> Page text:
- - -
Here, taken directly from the front cover of the WMO’s “Status of the Global Climate” for 1999, is a graph showing that three distinct series of tree-ring data faithfully replicate the sharp increase in global temperature over the 20th century.
Here is the “smoking gun” that proves how exceptional the growth in 20th-century was. There had been nothing like it in a millennium.
Just one problem with that. The original tree-ring data for the period 1960-1999 did not show temperature soaring. But the global temperature record for 1960-1999 did. So the tree-ring graphs, all three of them, were tampered with to truncate all three records in 1960 and to bolt on the real-world temperatures.
For the inconvenient truth was that the Jones and Mann data showed no increase in temperature after 1960 and the Briffa data showed a precipitate decline.
To “hide the decline”, the graph published on the WMO’s front cover in 1999 had had the real tree-ring data airbrushed out. All three tree-ring series were then falsely made to track the sharp increase in global temperature from 1960-1999.
Look closely at the WMO graph and it is clear that all three colors, one for each record, are shown as reaching all the way to the top right-hand corner of the graph.
- - -
> Dataset:

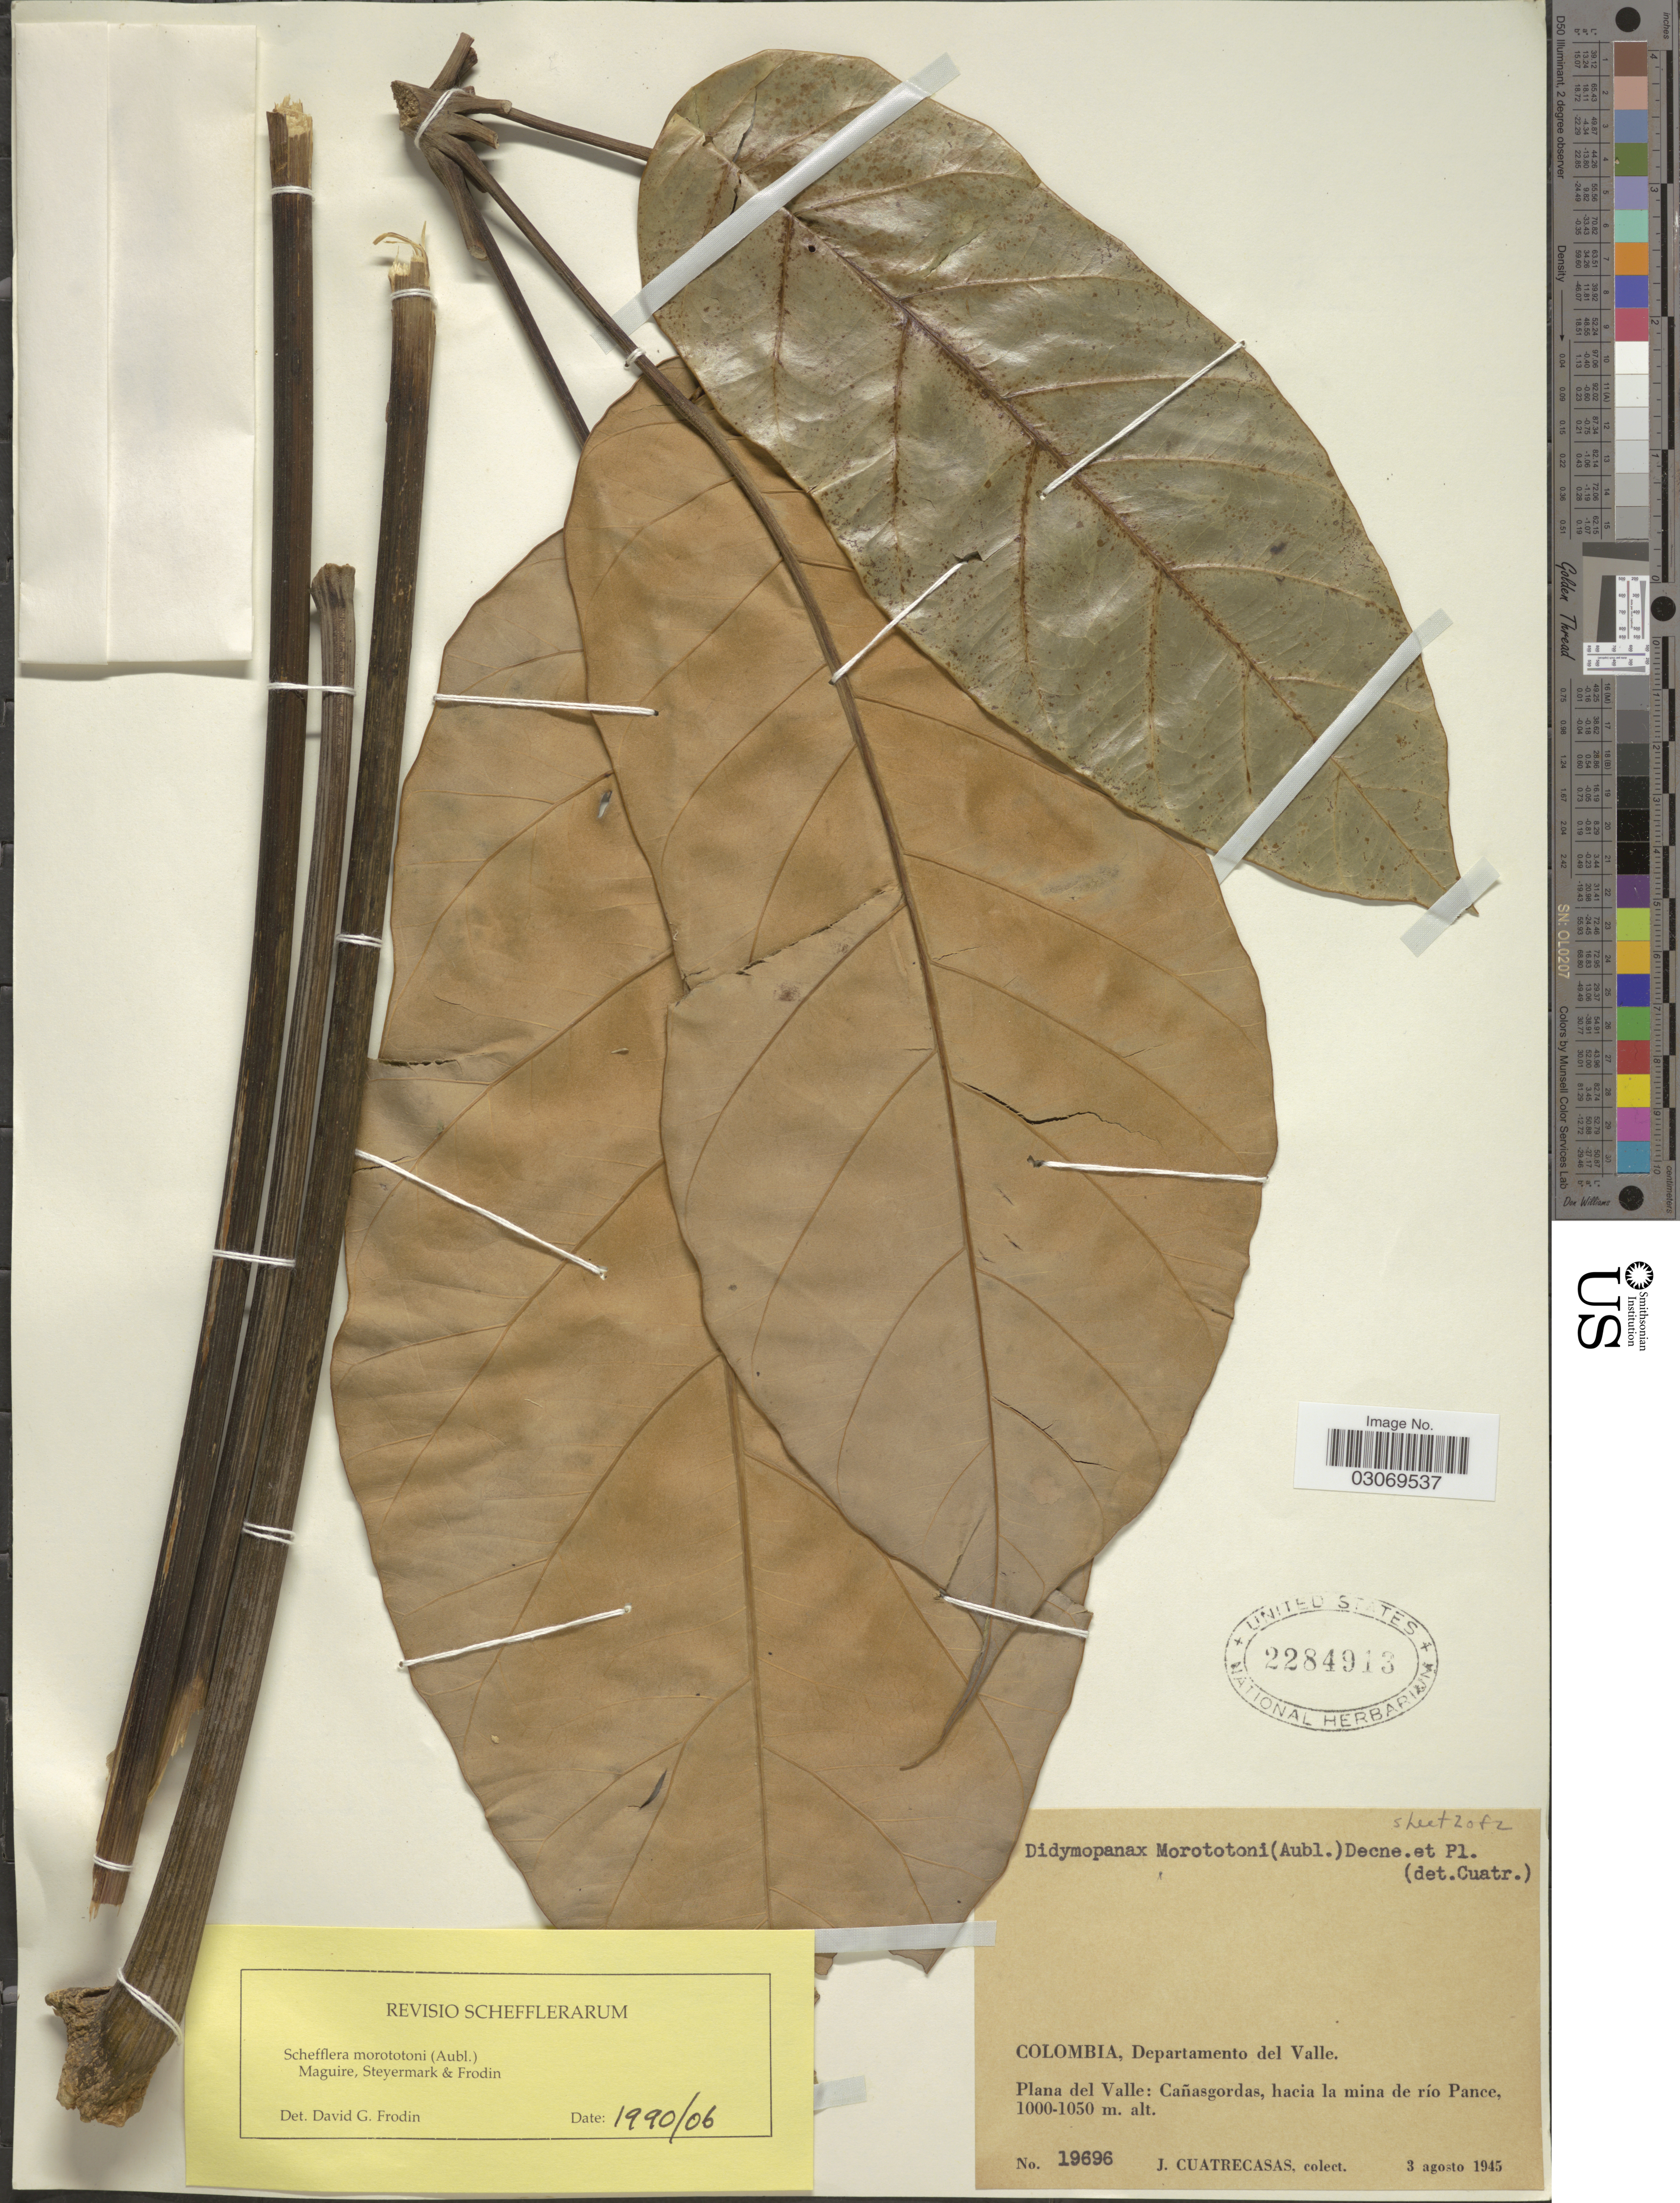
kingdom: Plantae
- - -
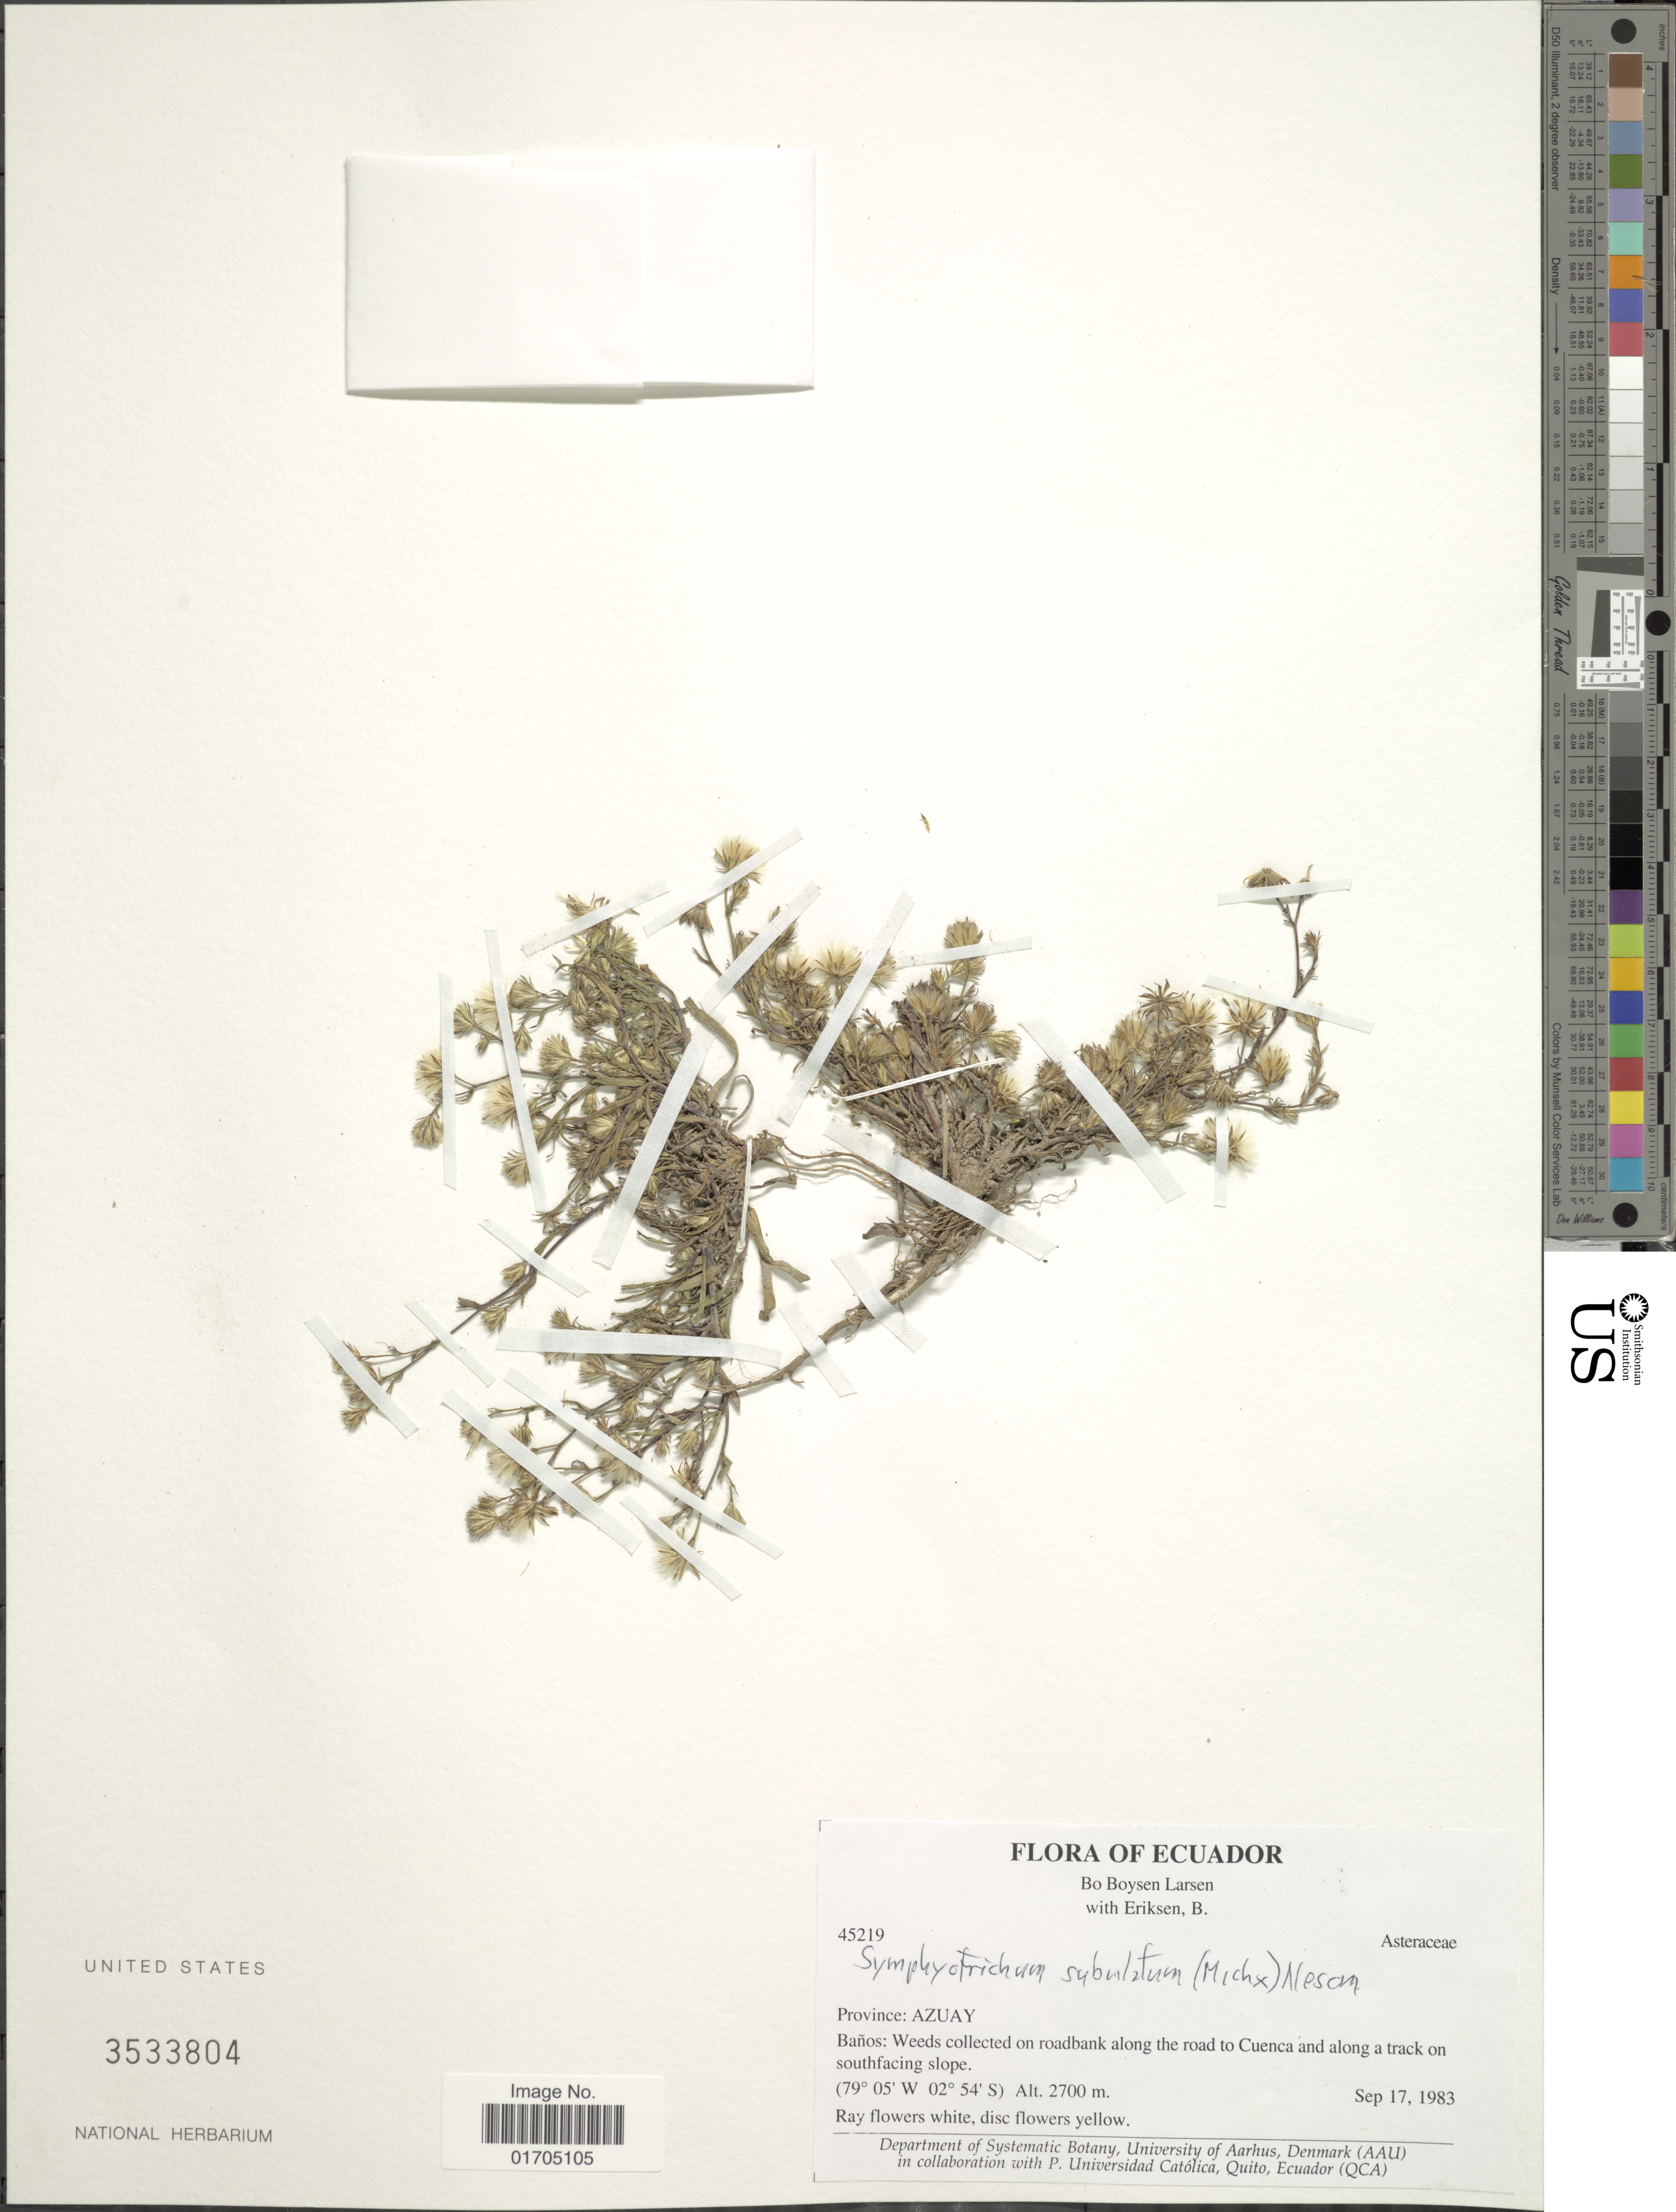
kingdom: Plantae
- - -
> Set task:
List every tree-ring data series that the passage on the WMO temperature graph names.

> Task result:
Jones, Mann, Briffa